Verg. Discografieën

MENDELSSOHN: SYMFONIE NR. 4

MENDELSSOHN: SYMFONIE NR. 4, ITALIAANSE

 

Rome en Napels inspireerden Mendelssohn tot zijn naar zijn zeggen ‘vrolijkste werk’. Uit de oorspronkelijke folklore van het Apennijnse schiereiland rekruteerde de componist tenminste voor zijn finale een saltarello. De oergezonde frisheid van deze muziek is te danken aan een principiële onbevangenheid van de ‘classicus onder de romantici’ Mendelssohn.

 

Achtergronden

 

In 1830 verbleef de jonge Mendelssohn tijdens een van zijn Europese culturele rondreizen een jaar in Italië. Het ex wonderkind begon  op 24-jarige leeftijd net terug uit Italië in Berlijn te schrijven aan wat later in 1832 zijn vierde, Italiaanse, symfonie zou worden. Net zoals zijn derde, Schotse, symfonie is dit werk direct geïnspireerd door het land waarin hij verbleef. 

Volgens de componist vloeide dit zeer innemende werk direct voort uit alle aspecten van het betreffende land: het landschap, de mensen, de cultuur.

De muziek is in dit geval dan ook overdadig. Het eerste en laatste deel ontlenen hun ritme aan traditionele Italiaanse dansen; het langzame deel zou zijn gebaseerd op een pelgrimslied – volgens kwaadsprekers niet uit Italië, maar uit Tsjecho-Slowakije - en  het menuet in scherzovorm wordt gekenmerkt door een zonnige gloed en schijnt eerder te zijn gefundeerd in Goethe’s gedicht Lilis Park.

Invoergegevens:
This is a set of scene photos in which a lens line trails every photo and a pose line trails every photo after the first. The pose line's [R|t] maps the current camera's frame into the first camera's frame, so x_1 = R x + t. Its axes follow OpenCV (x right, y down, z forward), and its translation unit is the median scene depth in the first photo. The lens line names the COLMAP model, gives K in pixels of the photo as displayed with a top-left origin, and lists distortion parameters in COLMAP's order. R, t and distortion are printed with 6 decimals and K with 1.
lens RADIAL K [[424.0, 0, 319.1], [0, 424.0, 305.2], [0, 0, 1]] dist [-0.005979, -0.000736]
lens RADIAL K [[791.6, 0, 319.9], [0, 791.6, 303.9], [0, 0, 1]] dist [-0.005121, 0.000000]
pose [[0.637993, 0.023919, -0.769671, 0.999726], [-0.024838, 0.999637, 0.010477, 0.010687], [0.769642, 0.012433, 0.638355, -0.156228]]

...

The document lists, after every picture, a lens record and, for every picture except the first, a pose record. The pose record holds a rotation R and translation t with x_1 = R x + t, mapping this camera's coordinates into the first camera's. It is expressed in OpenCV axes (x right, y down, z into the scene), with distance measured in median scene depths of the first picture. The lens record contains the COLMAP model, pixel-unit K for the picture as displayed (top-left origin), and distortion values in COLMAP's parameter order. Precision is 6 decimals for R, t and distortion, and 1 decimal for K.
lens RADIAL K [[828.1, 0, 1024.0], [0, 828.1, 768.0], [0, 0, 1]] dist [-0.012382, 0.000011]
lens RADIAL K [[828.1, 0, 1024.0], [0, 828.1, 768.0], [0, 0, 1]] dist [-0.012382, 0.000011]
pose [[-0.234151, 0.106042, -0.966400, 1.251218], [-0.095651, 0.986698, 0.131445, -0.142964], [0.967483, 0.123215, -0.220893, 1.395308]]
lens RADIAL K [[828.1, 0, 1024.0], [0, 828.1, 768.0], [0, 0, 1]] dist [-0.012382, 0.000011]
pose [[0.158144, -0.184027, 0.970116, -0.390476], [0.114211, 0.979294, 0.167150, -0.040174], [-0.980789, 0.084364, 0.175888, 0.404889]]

Opdracht: Schrijf het stuk uit de tekst over Mendelssohns vierde symfonie opnieuw uit, beginnend bij "MENDELSSOHN: SYMFONIE NR. 4, ITALIAANSE" en eindigend bij "de romantici’ Mendelssohn.", en wissel daarin "saltarello" in voor "tarantella".

Antwoord:
MENDELSSOHN: SYMFONIE NR. 4, ITALIAANSE

 

Rome en Napels inspireerden Mendelssohn tot zijn naar zijn zeggen ‘vrolijkste werk’. Uit de oorspronkelijke folklore van het Apennijnse schiereiland rekruteerde de componist tenminste voor zijn finale een tarantella. De oergezonde frisheid van deze muziek is te danken aan een principiële onbevangenheid van de ‘classicus onder de romantici’ Mendelssohn.